As I have sat amongst the other 2016 Clore Social Leadership Fellows one thing is for sure, I am not like anyone here. When I began my Fellowship journey, this state of affairs concerned me - we are all supposed to be people who want social change and want to learn how we can be more effective in leading these changes amongst the communities we work with and the social sector in general.
From several of the different tools we have used within the programme to understand our strengths, our styles of working and ‘areas of development’ (apparently we don’t call them weaknesses anymore), I found myself as an outlier. I was one of a handful of reflective thinkers in my learning. This means I like to hear many people’s views before making my mind up on an issue, I don’t like to be rushed into a judgement without having some good facts and it seemed to explain why I don’t particularly like telephone calls where I have to make instant decisions! But looking to the rest of my cohort I saw that the majority of the group were ‘activist learners’, people who want to get up and do things, lots of energy, lots of trying things and not worrying if they don’t work.
We also looked at another tool called the ‘Four Seasons Model’ - which is essentially a less complicated Myers Briggs type test - and I found myself within a smaller group of the ‘Summer’ category. For Summer people their drive, and what gets them up in the morning, is all about people and relationships. Summers generally like balance and harmony in teams, they dislike conflict and like consultative decision-making. Amongst the other Fellows there was a large bunch of ‘Springs’, people who are very creative and love to get new projects off the ground. There was also a good set of ‘Winters’, those who want to get things done who are efficient and take decisions quickly, and each of these seasons obviously have their strengths and weaknesses.
So as these things emerged, and I found myself and my experience to be very different from everyone else's, I had a medium-sized charity existential crisis. I thought to myself, ‘What on earth am I doing working in the charity sector?! I am so different, perhaps I don’t have the right qualities to do this big thing called ‘social change’, and am I failing the Armed Forces communities I work with because I am nothing like any of these other Fellows, Fellows who I admire and am inspired by, and should be more like!’
Yet as I’ve progressed through my Fellowship year, a new perspective is seeping in which has calmed my crisis. If I take nothing else from my time on the Clore Social Leadership programme I will take this: difference is beauty and difference is strength.
Most of my life I have been told to concentrate on the things I am not good at. No doubt this has helped me pass some exams I might have otherwise failed, however this norm has definitely been to the detriment of celebrating what it is that I can do. I have learnt over the Fellowship that ‘positive psychology’ (hear me out) would say to focus on the very things I am good at and to make them excellent. This is because the things we are not very good at we will likely only make mediocre if we try to improve them. Now this doesn’t mean I can just ignore the areas I am uncomfortable with. The lesson however is: understand where you excel, where you don’t and try to put a team around you that is VERY different to you who can fill in the strengths you don’t have.

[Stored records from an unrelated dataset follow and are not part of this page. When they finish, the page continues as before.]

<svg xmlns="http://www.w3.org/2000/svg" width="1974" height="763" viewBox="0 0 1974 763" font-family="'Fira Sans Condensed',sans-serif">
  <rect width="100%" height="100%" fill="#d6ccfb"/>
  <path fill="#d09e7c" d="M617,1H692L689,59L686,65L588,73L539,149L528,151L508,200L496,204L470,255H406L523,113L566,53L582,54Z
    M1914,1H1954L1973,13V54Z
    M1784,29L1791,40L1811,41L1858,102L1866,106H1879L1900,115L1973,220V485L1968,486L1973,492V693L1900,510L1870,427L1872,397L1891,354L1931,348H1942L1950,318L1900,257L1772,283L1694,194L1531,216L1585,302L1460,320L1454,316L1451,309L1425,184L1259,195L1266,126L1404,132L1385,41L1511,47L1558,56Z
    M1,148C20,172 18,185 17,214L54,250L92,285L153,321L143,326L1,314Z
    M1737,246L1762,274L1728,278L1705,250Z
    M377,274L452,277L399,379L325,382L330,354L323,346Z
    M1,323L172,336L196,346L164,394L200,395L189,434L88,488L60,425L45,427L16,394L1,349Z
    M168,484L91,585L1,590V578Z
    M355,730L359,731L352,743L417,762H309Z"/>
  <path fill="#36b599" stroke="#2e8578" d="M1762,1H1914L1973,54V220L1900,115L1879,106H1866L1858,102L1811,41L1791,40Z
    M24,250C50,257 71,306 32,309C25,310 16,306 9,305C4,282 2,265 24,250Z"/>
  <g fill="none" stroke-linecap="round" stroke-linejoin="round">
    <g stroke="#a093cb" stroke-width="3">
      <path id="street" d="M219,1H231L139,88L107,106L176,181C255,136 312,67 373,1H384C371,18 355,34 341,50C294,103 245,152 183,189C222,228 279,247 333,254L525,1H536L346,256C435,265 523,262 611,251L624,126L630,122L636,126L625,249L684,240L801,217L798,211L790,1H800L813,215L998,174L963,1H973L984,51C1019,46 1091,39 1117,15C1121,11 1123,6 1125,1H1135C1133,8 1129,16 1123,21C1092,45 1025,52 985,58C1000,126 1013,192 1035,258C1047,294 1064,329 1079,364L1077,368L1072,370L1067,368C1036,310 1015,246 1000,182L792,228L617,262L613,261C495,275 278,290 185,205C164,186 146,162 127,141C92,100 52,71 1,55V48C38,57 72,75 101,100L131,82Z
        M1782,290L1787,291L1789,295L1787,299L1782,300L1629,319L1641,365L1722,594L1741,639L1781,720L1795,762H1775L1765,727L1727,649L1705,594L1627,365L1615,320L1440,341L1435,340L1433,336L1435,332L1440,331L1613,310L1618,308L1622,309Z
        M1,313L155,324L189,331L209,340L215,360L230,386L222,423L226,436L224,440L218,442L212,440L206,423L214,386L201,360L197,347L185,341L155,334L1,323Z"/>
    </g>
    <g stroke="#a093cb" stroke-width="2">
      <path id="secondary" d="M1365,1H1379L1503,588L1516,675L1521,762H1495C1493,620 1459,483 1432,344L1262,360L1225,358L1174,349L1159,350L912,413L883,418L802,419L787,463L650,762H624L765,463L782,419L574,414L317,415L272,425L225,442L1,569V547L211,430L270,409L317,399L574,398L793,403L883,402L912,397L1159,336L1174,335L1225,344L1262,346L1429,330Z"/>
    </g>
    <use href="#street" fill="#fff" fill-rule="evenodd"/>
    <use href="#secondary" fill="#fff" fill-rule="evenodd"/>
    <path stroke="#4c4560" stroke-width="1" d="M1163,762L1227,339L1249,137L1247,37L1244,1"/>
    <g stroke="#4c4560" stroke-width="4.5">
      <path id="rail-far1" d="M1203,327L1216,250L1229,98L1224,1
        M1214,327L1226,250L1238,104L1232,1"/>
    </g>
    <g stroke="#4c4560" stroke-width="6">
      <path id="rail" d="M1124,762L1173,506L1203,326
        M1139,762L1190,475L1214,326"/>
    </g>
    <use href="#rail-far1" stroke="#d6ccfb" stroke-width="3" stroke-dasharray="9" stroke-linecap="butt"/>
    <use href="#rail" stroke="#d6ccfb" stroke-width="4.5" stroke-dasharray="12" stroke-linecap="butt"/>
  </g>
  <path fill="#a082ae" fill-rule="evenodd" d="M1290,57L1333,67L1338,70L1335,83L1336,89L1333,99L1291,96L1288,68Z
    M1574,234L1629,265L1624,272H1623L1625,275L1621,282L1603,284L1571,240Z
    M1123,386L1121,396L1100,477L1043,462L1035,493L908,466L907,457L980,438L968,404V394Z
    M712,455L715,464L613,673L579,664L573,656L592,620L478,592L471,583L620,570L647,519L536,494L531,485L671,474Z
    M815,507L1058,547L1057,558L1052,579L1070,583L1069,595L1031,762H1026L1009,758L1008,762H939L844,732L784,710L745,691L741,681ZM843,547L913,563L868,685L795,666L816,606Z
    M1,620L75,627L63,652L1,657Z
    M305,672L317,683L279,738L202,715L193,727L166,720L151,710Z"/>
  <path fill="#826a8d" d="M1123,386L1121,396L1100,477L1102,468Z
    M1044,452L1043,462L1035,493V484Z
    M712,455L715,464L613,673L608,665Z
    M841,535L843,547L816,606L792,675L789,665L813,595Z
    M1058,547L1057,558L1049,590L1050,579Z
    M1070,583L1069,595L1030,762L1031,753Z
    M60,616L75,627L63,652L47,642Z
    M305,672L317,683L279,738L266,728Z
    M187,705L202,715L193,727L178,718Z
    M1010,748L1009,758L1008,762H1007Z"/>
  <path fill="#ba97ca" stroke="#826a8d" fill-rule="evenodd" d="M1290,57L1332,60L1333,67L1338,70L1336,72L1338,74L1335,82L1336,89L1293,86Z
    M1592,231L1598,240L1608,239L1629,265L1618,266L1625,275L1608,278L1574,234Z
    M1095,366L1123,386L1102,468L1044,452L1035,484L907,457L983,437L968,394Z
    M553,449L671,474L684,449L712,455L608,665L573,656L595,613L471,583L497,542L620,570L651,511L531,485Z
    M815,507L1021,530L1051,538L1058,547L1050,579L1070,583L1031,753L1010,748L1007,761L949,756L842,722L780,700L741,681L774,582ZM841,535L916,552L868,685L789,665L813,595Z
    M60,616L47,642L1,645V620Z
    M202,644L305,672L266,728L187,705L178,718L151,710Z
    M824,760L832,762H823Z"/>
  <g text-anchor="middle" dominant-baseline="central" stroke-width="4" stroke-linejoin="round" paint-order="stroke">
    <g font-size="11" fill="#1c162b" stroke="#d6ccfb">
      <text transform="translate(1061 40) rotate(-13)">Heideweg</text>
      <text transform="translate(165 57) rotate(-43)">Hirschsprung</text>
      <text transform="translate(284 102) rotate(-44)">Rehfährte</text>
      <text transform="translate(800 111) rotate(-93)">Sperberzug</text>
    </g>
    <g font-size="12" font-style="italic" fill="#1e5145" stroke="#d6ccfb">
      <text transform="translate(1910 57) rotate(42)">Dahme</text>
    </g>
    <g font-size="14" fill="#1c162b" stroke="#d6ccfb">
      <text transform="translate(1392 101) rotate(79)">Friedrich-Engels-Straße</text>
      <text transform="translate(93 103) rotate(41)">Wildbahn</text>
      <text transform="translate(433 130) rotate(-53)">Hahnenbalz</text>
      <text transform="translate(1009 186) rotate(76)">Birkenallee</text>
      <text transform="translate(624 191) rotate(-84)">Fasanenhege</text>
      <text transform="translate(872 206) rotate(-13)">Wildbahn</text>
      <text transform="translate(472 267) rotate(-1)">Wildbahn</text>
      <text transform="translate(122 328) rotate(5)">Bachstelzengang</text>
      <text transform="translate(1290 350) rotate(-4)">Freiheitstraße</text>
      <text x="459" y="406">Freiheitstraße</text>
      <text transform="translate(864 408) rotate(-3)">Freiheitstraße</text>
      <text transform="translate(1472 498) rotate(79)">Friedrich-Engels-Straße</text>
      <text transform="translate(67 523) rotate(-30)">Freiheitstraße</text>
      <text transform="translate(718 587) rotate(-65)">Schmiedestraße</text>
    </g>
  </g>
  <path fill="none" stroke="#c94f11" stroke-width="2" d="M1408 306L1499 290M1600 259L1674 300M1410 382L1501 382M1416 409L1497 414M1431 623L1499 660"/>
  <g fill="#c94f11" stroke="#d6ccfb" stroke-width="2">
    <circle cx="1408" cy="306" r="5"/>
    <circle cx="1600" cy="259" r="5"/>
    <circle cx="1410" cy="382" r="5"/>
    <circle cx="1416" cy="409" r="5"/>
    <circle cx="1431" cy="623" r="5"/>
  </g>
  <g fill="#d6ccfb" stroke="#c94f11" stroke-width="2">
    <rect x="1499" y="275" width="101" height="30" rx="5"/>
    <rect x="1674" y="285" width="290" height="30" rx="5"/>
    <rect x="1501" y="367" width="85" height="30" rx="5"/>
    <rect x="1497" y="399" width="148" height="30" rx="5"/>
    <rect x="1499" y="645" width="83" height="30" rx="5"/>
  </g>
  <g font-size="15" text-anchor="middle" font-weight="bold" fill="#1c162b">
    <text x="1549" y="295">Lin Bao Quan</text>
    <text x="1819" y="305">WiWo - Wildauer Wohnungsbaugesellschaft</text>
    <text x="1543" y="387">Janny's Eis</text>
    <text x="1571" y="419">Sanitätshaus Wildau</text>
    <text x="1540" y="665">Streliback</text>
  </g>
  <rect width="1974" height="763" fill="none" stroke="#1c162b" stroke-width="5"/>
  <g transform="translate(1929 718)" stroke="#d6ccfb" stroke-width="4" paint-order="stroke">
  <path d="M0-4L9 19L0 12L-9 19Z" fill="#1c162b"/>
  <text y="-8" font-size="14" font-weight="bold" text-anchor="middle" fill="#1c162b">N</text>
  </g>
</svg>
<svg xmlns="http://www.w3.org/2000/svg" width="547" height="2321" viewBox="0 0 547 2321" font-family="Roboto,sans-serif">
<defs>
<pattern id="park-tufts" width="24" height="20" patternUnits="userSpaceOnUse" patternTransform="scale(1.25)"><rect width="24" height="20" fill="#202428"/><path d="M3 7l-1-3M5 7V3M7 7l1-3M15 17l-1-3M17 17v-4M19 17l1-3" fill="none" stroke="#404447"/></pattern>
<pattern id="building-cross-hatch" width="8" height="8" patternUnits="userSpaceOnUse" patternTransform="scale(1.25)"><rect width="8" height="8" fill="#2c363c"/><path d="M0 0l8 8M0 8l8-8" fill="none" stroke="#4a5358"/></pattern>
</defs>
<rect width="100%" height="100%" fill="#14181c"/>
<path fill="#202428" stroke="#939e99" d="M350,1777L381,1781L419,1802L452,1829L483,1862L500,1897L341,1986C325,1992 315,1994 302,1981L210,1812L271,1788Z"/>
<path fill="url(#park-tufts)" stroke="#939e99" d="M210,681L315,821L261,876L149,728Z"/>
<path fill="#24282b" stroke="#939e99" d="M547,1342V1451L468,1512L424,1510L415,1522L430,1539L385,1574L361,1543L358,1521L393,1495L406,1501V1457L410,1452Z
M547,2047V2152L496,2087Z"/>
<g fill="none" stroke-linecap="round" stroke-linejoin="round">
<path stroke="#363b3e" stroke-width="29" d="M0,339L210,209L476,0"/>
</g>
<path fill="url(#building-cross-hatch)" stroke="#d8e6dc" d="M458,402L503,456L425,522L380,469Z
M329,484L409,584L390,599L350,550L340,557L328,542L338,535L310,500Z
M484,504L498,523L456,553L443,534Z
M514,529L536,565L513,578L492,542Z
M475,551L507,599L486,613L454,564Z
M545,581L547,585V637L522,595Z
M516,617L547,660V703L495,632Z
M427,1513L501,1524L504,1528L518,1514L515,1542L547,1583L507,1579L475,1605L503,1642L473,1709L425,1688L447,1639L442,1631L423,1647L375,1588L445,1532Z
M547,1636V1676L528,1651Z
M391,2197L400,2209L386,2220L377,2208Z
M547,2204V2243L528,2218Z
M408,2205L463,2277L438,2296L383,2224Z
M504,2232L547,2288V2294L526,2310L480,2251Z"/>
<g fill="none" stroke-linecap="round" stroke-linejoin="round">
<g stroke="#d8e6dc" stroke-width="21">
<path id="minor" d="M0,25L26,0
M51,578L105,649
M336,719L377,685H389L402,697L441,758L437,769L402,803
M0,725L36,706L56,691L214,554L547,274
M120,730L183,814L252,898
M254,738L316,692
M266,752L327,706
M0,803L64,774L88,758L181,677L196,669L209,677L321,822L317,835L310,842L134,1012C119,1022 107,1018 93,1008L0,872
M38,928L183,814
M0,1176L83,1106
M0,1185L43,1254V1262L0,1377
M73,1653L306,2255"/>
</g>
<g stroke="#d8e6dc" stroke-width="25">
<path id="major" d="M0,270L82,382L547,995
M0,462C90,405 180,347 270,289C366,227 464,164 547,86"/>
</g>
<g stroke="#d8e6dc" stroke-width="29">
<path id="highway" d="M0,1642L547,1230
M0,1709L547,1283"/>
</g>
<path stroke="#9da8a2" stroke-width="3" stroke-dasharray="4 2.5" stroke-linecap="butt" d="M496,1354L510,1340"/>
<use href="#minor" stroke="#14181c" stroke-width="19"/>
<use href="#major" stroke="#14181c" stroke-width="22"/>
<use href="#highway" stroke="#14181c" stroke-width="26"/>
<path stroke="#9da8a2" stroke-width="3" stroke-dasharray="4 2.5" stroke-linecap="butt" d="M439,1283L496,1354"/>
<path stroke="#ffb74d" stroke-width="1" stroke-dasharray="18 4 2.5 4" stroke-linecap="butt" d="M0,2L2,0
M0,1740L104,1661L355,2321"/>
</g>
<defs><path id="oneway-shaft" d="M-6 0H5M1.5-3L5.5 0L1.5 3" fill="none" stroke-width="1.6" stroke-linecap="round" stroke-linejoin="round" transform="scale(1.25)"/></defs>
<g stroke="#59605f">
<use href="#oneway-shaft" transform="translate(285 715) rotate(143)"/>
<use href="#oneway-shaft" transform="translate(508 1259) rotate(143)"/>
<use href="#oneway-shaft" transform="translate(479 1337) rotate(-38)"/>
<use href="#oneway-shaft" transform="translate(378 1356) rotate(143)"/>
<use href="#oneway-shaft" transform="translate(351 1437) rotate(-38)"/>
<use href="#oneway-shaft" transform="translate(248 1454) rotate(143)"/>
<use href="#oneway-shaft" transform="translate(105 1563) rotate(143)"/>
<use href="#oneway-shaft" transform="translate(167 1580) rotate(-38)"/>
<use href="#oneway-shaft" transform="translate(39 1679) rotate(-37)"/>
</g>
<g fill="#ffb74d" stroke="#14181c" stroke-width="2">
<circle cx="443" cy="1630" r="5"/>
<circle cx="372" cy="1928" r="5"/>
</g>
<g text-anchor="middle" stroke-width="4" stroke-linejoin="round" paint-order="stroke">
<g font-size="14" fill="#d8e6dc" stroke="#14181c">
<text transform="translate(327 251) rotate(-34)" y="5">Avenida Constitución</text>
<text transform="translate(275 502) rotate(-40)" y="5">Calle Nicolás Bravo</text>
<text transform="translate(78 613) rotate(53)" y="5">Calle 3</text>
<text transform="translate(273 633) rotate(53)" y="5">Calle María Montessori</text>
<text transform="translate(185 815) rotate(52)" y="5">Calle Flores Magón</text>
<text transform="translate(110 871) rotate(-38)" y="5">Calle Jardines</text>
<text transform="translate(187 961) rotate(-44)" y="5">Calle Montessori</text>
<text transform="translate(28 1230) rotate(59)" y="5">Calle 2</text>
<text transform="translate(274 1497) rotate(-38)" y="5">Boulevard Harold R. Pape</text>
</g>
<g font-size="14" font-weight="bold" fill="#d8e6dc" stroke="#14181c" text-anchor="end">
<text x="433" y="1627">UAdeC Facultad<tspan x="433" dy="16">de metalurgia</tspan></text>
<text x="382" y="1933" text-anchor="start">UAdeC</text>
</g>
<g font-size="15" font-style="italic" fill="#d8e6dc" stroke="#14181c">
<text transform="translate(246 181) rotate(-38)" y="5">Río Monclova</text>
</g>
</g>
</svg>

As I stood on my own at the second residential with the other Fellows playing some active games, we were asked to stand along a scale of 0-5 on what we felt about risk taking. I stood at zero or perhaps 0.1 - the rest of the Fellows stood at least at 3 and many around 5. Previously this difference would have made me feel awful, but that day with the Fellows I felt very important because I realised that this difference could make me invaluable to a team where that trait is not present. It also impresses upon me that in my work life, I need to have people around me who are further up the risk taking scale - if we give ourselves the space to learn from each other, we will be able to pull each other up and down scale to achieve our collective goals.
It may seem like such a small change in perspective as to how I look at myself and others, but it has freed up my mind to embrace what I am good at and stop berating myself for the things I am not. The beauty of Clore Social Leadership is in the diversity of its Fellows. It is all their experiences and skills and life histories that matter. It is the strength found in the difference of where Fellows have worked or currently work, whether grassroots organisations, small and large charities, social enterprises and the private sector. Our difference is how we learn to be better, learn to ally with people that help us to step out of our comfort zones and who challenge us to do more exciting and impactful things for the communities we serve. As the Fellowship moves forward, and new Fellows look to apply for places in 2017, I urge Clore Social Leadership to continue to enable diversity and access to the Fellowship. I finally encourage potential applicants to embrace and bring their difference to the group, because this is the gold dust on which to build success.